> [ASSIGNMENT]: The answer must be an exact copy of the lines from the one holding "ring dip: (188, 224)" through the final line of the entries, and nothing else.

> [RECORDS TO PROCESS]:

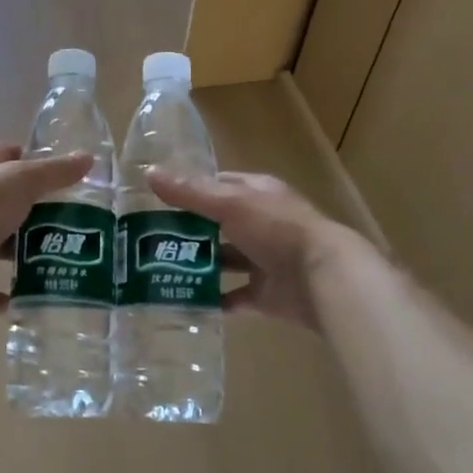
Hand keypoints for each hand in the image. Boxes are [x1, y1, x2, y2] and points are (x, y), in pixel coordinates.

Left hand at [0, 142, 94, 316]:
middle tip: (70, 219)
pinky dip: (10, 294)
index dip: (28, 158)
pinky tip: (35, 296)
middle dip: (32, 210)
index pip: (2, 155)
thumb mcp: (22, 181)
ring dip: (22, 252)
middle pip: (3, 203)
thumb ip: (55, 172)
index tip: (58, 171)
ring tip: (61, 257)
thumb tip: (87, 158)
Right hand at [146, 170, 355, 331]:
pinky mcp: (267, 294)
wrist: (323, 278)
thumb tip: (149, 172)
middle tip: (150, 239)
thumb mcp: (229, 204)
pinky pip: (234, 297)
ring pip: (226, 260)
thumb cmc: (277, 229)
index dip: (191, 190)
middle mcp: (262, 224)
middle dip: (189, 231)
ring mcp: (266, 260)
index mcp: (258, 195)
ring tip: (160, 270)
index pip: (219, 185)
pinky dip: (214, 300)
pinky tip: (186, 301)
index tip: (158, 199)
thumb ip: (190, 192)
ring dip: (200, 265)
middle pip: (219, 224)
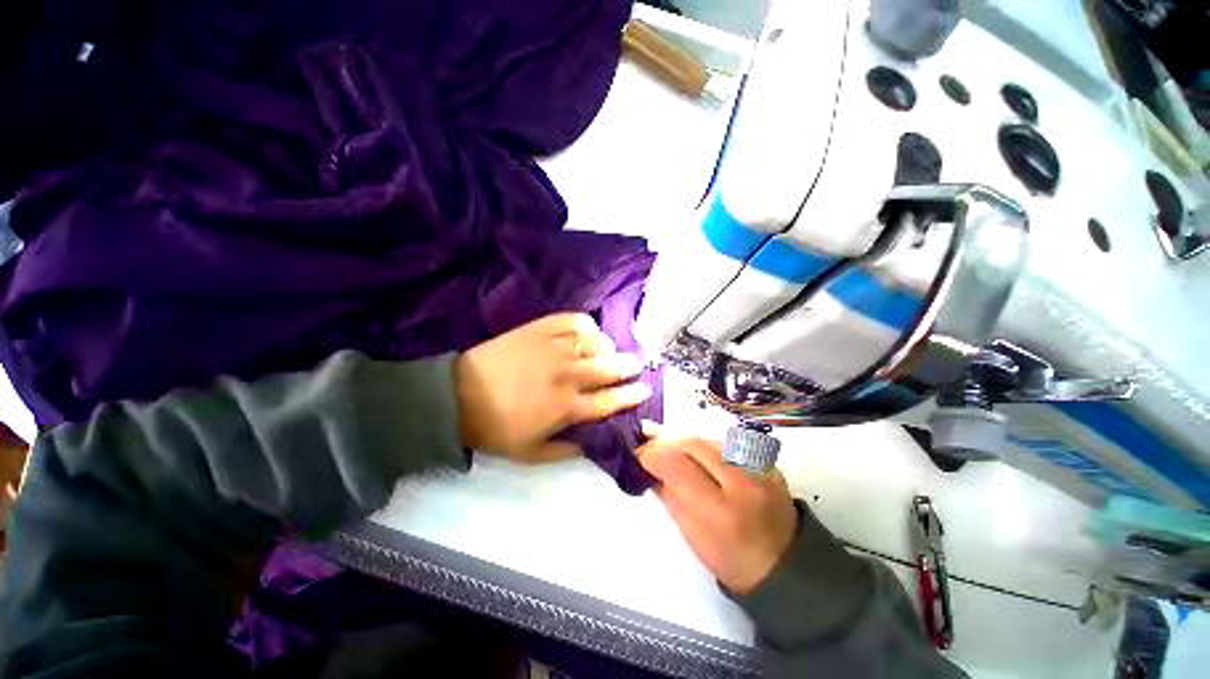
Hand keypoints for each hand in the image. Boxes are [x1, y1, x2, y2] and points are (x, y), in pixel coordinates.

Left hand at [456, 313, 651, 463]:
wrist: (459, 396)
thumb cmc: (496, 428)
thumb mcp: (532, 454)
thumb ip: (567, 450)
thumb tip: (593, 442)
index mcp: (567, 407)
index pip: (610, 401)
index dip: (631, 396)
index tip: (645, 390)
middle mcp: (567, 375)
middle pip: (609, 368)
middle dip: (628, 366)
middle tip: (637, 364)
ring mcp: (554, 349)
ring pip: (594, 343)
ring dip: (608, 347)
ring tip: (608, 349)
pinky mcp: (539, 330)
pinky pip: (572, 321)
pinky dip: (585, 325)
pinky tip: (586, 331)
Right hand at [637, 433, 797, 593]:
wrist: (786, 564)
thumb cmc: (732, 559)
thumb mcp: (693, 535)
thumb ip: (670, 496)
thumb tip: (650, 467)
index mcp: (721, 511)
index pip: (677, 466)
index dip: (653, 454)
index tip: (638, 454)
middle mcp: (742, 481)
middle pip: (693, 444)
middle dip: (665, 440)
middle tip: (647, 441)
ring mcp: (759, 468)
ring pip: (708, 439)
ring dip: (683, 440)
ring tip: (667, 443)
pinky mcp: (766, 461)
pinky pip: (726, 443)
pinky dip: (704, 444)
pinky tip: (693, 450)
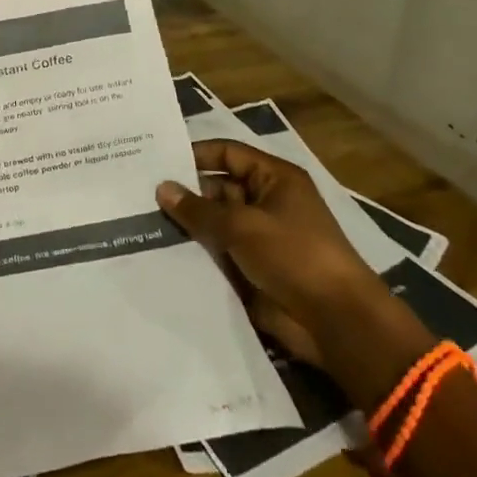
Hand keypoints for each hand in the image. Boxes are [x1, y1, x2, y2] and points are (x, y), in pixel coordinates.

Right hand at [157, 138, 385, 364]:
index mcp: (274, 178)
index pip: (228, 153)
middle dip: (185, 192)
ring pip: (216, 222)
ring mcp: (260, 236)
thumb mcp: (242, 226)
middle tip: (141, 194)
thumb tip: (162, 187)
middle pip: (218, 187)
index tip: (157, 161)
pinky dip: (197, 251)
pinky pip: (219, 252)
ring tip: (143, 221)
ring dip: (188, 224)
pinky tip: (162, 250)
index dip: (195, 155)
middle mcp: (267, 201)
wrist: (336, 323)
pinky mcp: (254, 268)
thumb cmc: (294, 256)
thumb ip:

> [EXERCISE RESPONSE]:
ring dip: (188, 224)
pinky tip: (162, 250)
index dip: (195, 155)
middle mcp: (267, 201)
wrist: (336, 323)
pinky mcp: (254, 268)
thumb cmc: (294, 256)
thumb ip:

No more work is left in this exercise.